:: Exercise input ::
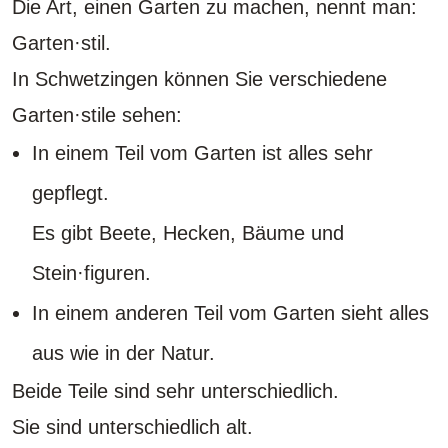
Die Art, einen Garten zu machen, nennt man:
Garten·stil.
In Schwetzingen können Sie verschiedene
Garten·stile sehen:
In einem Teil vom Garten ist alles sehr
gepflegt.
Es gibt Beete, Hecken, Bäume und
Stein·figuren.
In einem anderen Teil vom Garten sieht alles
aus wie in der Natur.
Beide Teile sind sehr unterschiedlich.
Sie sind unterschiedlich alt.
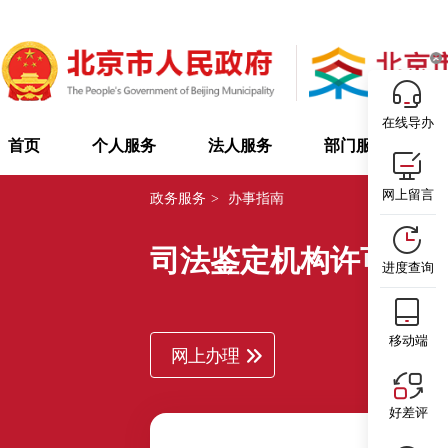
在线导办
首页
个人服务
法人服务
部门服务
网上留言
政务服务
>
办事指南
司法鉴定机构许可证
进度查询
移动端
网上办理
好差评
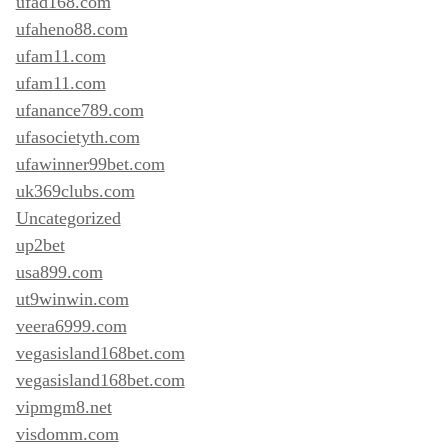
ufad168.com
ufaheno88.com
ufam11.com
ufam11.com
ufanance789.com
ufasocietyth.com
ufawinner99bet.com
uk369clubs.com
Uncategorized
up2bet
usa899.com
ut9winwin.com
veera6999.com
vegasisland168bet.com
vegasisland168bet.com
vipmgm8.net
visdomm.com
:::
:: Exercise input ::
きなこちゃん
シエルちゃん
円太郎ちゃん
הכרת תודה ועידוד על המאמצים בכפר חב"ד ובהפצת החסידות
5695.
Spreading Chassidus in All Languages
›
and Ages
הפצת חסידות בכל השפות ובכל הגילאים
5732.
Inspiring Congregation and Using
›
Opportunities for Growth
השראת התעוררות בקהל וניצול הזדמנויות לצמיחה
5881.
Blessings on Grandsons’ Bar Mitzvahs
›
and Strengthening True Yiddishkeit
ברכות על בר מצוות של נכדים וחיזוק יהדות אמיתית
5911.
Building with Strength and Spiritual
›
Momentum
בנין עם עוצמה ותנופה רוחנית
:::
:: Exercise input ::
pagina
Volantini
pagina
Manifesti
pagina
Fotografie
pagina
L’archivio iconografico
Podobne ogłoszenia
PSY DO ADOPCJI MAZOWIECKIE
:::
* Task instructions
Of all the entries above, output exactly the lines between the one holding "ut9winwin.com" and the one holding "visdomm.com", inclusive.

* Task result
ut9winwin.com
veera6999.com
vegasisland168bet.com
vegasisland168bet.com
vipmgm8.net
visdomm.com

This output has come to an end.